> Exercise requirements
The lines from the start of the records below through the line containing "686 436 2480" are to be copied exactly, both ends included, with nothing added.

-- Opening Marker --

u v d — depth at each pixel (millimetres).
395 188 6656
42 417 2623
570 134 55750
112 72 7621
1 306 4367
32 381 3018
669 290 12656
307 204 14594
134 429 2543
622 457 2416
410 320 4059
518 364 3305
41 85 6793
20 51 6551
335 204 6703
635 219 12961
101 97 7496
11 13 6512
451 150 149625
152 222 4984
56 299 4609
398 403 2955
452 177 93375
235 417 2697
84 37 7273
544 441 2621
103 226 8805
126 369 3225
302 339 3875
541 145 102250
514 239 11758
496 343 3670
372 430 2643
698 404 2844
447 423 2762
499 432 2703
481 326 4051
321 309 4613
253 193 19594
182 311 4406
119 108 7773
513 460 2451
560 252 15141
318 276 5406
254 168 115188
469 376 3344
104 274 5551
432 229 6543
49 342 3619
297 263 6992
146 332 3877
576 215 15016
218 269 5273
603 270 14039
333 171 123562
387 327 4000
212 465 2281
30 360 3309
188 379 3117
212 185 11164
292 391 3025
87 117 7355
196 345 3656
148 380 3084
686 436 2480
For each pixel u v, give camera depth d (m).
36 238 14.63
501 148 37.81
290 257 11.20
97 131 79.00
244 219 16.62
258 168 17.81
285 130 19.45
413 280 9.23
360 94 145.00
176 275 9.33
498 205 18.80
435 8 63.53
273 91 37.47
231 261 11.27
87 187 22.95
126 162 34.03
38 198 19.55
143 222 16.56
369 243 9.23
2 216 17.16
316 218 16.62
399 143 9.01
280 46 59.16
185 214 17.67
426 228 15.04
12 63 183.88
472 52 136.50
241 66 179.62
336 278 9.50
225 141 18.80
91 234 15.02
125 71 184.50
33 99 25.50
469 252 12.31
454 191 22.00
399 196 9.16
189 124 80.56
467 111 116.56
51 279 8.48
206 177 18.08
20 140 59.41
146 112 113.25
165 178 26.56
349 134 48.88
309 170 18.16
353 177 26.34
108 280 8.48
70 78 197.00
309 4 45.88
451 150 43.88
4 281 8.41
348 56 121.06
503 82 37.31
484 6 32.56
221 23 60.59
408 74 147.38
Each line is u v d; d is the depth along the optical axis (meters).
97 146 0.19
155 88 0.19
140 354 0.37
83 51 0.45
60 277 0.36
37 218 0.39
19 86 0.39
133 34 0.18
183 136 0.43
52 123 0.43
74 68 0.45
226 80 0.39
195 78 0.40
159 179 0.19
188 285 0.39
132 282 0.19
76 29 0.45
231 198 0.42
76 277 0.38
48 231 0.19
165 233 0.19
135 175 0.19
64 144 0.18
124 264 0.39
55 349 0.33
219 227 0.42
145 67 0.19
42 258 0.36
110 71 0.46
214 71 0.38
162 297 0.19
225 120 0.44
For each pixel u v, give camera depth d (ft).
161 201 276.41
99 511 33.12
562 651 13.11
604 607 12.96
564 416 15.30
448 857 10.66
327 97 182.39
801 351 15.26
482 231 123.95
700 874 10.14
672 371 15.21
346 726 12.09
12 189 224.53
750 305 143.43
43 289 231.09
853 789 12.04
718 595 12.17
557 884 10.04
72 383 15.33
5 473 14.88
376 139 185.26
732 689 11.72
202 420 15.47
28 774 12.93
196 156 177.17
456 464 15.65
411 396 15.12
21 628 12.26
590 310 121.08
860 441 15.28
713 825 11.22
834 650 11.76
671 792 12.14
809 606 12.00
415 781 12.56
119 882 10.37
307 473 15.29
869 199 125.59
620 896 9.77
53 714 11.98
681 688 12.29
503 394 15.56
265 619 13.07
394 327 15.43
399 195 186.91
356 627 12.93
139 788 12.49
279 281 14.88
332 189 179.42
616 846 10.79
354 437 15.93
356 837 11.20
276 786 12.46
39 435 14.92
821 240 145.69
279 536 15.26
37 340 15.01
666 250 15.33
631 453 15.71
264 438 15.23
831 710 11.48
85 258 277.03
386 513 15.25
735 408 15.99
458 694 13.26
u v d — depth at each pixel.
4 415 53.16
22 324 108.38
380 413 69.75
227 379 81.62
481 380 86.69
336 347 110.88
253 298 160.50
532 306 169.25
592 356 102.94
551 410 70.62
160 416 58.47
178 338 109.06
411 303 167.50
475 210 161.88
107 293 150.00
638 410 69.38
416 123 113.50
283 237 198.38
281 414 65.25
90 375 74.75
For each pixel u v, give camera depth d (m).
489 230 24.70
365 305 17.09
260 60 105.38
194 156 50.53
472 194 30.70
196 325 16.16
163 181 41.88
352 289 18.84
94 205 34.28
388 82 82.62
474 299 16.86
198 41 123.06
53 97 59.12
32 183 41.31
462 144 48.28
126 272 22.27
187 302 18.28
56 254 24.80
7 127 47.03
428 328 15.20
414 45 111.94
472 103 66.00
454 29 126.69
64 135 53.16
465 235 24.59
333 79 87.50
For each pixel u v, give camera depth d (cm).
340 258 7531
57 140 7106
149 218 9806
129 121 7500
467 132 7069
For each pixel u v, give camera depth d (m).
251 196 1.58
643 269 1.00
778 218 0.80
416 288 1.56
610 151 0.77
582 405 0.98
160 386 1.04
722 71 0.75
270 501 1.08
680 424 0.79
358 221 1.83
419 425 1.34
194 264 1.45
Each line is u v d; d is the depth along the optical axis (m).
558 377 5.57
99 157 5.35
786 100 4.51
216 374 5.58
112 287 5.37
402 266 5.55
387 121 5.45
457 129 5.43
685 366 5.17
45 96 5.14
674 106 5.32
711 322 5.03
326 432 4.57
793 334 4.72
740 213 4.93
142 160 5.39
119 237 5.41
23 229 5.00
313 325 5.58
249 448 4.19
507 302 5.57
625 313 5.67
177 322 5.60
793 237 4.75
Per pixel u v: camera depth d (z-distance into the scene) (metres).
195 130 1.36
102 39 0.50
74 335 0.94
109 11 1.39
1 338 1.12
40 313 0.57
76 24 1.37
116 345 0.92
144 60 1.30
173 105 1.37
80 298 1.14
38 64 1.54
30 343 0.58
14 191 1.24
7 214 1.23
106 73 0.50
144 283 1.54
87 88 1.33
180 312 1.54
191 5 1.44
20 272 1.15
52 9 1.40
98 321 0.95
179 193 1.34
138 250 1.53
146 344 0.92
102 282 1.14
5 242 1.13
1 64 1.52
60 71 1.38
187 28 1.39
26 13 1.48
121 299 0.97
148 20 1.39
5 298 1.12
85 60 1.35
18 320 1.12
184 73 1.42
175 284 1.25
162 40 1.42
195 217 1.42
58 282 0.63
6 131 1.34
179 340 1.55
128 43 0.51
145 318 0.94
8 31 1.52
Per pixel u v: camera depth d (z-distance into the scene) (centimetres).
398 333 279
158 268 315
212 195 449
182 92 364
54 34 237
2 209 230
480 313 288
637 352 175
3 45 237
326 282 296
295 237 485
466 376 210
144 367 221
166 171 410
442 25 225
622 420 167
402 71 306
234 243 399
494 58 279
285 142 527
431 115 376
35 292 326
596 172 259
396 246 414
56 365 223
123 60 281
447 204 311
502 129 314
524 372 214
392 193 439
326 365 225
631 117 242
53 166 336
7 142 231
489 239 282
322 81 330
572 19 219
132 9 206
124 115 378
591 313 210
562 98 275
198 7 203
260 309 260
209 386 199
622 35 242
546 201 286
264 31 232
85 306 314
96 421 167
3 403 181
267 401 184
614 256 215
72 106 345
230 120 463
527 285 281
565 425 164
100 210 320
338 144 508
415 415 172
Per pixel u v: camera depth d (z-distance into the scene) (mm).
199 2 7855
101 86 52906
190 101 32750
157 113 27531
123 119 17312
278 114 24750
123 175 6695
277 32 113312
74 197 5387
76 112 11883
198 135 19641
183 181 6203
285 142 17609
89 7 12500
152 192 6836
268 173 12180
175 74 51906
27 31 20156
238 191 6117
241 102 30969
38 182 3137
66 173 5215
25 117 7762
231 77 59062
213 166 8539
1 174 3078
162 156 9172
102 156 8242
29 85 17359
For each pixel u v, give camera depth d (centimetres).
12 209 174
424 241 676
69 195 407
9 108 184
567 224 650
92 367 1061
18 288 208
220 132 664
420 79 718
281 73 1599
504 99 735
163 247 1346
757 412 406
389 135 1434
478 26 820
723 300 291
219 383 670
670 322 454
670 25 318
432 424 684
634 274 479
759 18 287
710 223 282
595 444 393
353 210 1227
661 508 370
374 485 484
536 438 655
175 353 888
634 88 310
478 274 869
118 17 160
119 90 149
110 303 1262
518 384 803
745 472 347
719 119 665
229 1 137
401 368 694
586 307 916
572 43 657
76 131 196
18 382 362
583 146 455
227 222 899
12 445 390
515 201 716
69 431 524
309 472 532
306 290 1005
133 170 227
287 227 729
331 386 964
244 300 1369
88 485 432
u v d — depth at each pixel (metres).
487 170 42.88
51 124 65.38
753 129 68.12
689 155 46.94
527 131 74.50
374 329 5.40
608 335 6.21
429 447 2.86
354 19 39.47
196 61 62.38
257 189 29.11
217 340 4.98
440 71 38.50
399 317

-- Closing Marker --

> Response area
u v d — depth at each pixel (millimetres).
395 188 6656
42 417 2623
570 134 55750
112 72 7621
1 306 4367
32 381 3018
669 290 12656
307 204 14594
134 429 2543
622 457 2416
410 320 4059
518 364 3305
41 85 6793
20 51 6551
335 204 6703
635 219 12961
101 97 7496
11 13 6512
451 150 149625
152 222 4984
56 299 4609
398 403 2955
452 177 93375
235 417 2697
84 37 7273
544 441 2621
103 226 8805
126 369 3225
302 339 3875
541 145 102250
514 239 11758
496 343 3670
372 430 2643
698 404 2844
447 423 2762
499 432 2703
481 326 4051
321 309 4613
253 193 19594
182 311 4406
119 108 7773
513 460 2451
560 252 15141
318 276 5406
254 168 115188
469 376 3344
104 274 5551
432 229 6543
49 342 3619
297 263 6992
146 332 3877
576 215 15016
218 269 5273
603 270 14039
333 171 123562
387 327 4000
212 465 2281
30 360 3309
188 379 3117
212 185 11164
292 391 3025
87 117 7355
196 345 3656
148 380 3084
686 436 2480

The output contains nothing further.